Motivation
“The world faces two major problems in 2020, the predicted climate change and the unexpected COVID-19 epidemic.”
“The Coronavirus Disease 2019 (COVID-19) pandemic is one of the most impactful crises that shook global economies, restricted social activities, emptied public spaces, infected 182 million people, and has taken more than 3.94 million lives from 213 countries (as of July 2021) since its outbreak in December of 2019.”
COVID-19 has caused huge and important shifts in people’s lives due to the implementation of unprecedented non-pharmaceutical interventions, which in turn created challenges that did not only contain physical health but mental health as well. This fact has fostered an unforeseen effort to better identify how the pandemic extensively affects human needs and health concerns.
Pageviews of Wikipedia, the world’s largest online encyclopedia, could reflect the major developments and shifts in people’s attention during the lifetime of this pandemic. It is critical to track the digital footprints above, which will empower governments to know what the public values thus better responding to potential public health emergencies in the future.
Data
Here are the datasets we got or collected:
- Mobility data from Google
- Covid cases data from WHO and Johns Hopkins University
- Pageviews from the Wiki dataset
You can find the complete data about this story here, and more detailed data for the begin of the journey can be found here. For a more detailed description of the data, you can refer to this paper: Sudden Attention Shifts on Wikipedia During the COVID-19 Crisis.

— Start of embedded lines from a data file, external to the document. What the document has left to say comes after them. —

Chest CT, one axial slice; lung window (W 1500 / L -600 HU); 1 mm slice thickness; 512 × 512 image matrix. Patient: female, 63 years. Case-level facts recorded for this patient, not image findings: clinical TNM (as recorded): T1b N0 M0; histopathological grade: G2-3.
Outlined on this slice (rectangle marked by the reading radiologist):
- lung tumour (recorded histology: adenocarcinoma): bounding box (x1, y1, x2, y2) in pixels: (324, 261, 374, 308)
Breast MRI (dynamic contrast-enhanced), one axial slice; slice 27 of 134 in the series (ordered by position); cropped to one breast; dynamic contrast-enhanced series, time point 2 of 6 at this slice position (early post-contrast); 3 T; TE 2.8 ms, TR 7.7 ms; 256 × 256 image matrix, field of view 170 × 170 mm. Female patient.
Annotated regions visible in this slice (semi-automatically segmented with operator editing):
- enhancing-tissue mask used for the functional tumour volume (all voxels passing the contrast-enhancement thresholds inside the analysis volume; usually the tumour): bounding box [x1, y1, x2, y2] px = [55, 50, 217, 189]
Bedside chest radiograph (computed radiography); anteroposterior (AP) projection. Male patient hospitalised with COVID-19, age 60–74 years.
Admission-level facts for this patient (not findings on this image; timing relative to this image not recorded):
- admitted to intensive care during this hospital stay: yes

Mobility data describes the daily percentage change of people’s time in different places, while Covid data tell us the daily new cases. For people’s online behaviour, we have selected a total of 544 different pages in 3 categories to analyse the change in the number of page views per day or per week.
The outbreak of Covid in most countries was in the spring of 2020, and we are interested in the mobility of people in the unusual year of 2020, the association of wiki page views with the outbreak, especially from January to October 2020, when Covid was more severe. As a comparison, we also collected data for the same time period in 2019 as a reference for a typical year. What’s more, we also have the data discribing the public events of each area, such as the time of first case etc..

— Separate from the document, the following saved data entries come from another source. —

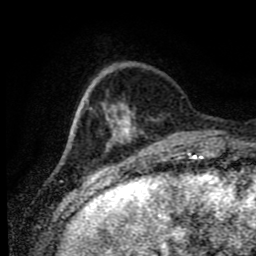
Breast MRI (dynamic contrast-enhanced), one axial slice; slice 17 of 80 in the series (ordered by position); cropped to one breast; dynamic contrast-enhanced series, time point 2 of 9 at this slice position (early post-contrast); 1.5 T; TE 4.2 ms, TR 7 ms; 2 mm slice thickness; 256 × 256 image matrix, field of view 170 × 170 mm. Female patient.
Outlined on this slice (semi-automatic segmentation, software-assisted and operator-edited):
- enhancing-tissue mask used for the functional tumour volume (all voxels passing the contrast-enhancement thresholds inside the analysis volume; usually the tumour): box from (x=101, y=102) to (x=136, y=148) px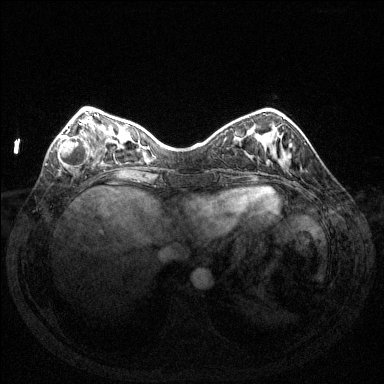
Breast MRI (dynamic contrast-enhanced), one axial slice; position 41 of 144 along the scan axis; dynamic contrast-enhanced series, time point 2 of 6 at this slice position (early post-contrast); 1.5 T; TE 1.6 ms, TR 4.6 ms; 1.2 mm slice thickness; 384 × 384 image matrix, field of view 350 × 350 mm. Female patient.
Structures marked on this image (semi-automatic segmentation, software-assisted and operator-edited):
- enhancing-tissue mask used for the functional tumour volume (all voxels passing the contrast-enhancement thresholds inside the analysis volume; usually the tumour): bounding box <58,121,96,168> (left, top, right, bottom; pixels)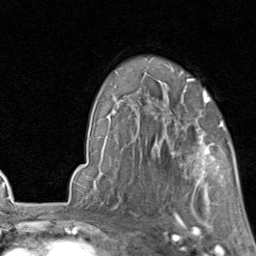
Breast MRI, one axial slice. Position 61 of 80 along the scan axis. Cropped to one breast. Dynamic contrast-enhanced series, time point 2 of 8 at this slice position (early post-contrast). 1.5 T. TE 1.7 ms, TR 4.5 ms. 2 mm slice thickness. 256 × 256 image matrix, field of view 180 × 180 mm. Female patient.
Annotated regions visible in this slice (semi-automatically segmented with operator editing):
- enhancing-tissue mask used for the functional tumour volume (all voxels passing the contrast-enhancement thresholds inside the analysis volume; usually the tumour): bounding box (x1, y1, x2, y2) in pixels: (154, 119, 224, 202)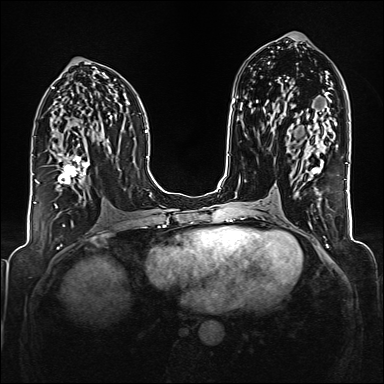
Breast MRI (dynamic contrast-enhanced), one axial slice; slice 85 of 176 in the series (ordered by position); dynamic contrast-enhanced series, time point 2 of 6 at this slice position (early post-contrast); 1.5 T; TE 2.3 ms, TR 5.2 ms; 1 mm slice thickness; 384 × 384 image matrix, field of view 320 × 320 mm. Female patient.
Structures marked on this image (semi-automatically segmented with operator editing):
- enhancing-tissue mask used for the functional tumour volume (all voxels passing the contrast-enhancement thresholds inside the analysis volume; usually the tumour): bounding box [x1, y1, x2, y2] px = [55, 152, 90, 207]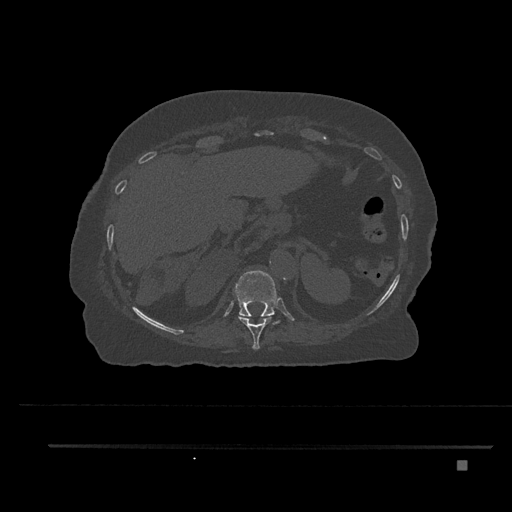
CT including the spine, one axial slice; position 331 of 797 along the scan axis; reconstruction kernel Br40s/3; 120 kVp; bone window (W 1800 / L 400 HU); 0.5 mm slice thickness; 512 × 512 image matrix. Female patient, age 76 years. Case-level facts recorded for this patient, not image findings: primary cancer: lung; vertebrae with lytic lesions (as recorded): T11, L3.
Annotated regions visible in this slice (semi-automatic segmentation, software-assisted and operator-edited):
- T10 vertebra: box from (x=238, y=316) to (x=272, y=350) px
- T11 vertebra: (x=234, y=270)–(x=279, y=325)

In total, we collected wiki pages in 12 different languages, corresponding to 24 different countries,which is shown in the figure below. Thanks to the fact that each entry in the wiki dataset has the same QID for different languages, we only need to identify the entries under the English category to collect all the data. Of course, not all entries will be present under all languages, so there will be a little difference between languages in our dataset. To aggregate data in the mobility dataset and Covid cases, we assign different weight according to the population of that country. The story we are telling is not about the U.S. and U.K., but rather about English speaking countries, etc.